Onboarding should be easy also: No one likes to learn new software, but new AI/ML are honestly very easy to use. AI/ML coding solutions are not designed to replace people; they are designed to make coding much easier and more efficient much like how newer word processing solutions help you write better content with proper grammar and spelling. There is nothing to fear.

Automated encounter reports – no manual pulling: You want a solution that can pull encounter reports from any system – it should NOT require them to be manually pulled, uploaded, and submitted. You also want to be sure your solution is highly scalable to pull as many encounters as needed. Remember, true AI/ML solutions automate everything.

Clinical Documentation Integrity (CDI) is integral: If the solution doesn’t include CDI, it simply isn’t next generation and is leaving you short. A robust CDI should help dramatically slash claim lag. Look for an integrated automated provider querying workflow that also learns and identifies patterns, assists in recounting procedures rendered but not documented, and assists with correct documentation to maximize compliance and reimbursement.

Reporting is robust, clear and easy: How deep and easy is the reporting offered? You want a clear view of measures, including financial impacts as well as accountability. If you’ve got four offices, you should be able to see each one separately as well as the overall organization view. 

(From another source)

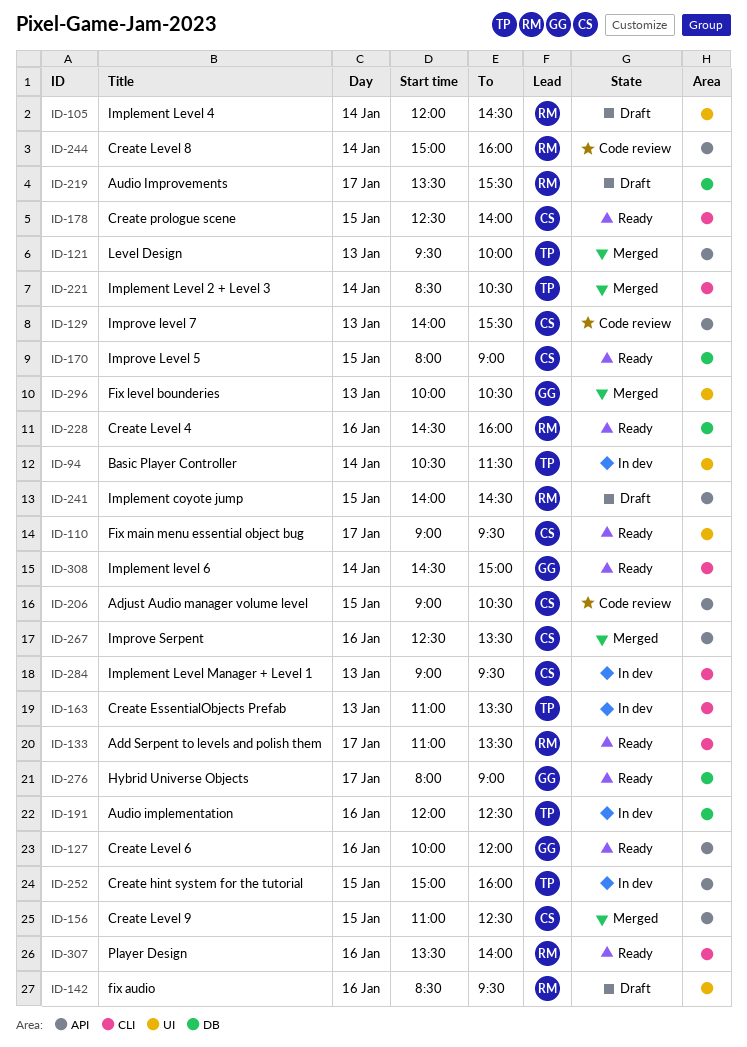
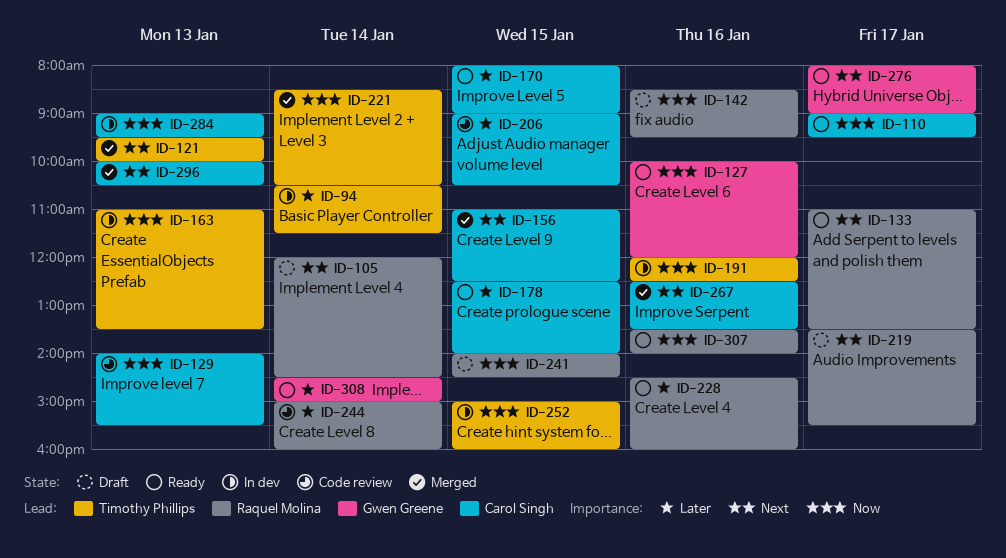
ID-296, owner: Gwen Greene -> Carol Singh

Standards and expertise matter: Look for extensive AI algorithms backed by a CPC-certified coding team trained as per U.S. standards. Ask the vendor about their specific coding expertise to ensure they understand your type of practice.

The patient experience is better: Billing problems are not only a financial issue for practices, but also for patients. A good solution gets it right the first time, and claims are processed and closed more quickly. For patients, seamless and quick processing of claims helps eliminate confusion and delays that make it more difficult to manage their own budgets.

As a reminder, these are the most important features to discuss and evaluate for next generation AI/ML revenue integrity software. Do not be afraid. The sooner you evolve your coding platform, the sooner you can begin recovering lost revenue and finally eliminate coding stress.

Roni Berlin, BSHCM, CPC, CPB, who serves as associate vice president at ExdionRCM, is a recognized expert in business strategy and analysis, medical coding, collections, and client support. The company’s solution, ExdionACE, is a powerful yet simple AI-powered coding, revenue integrity, and CDI (Clinical Documentation Improvement) solution.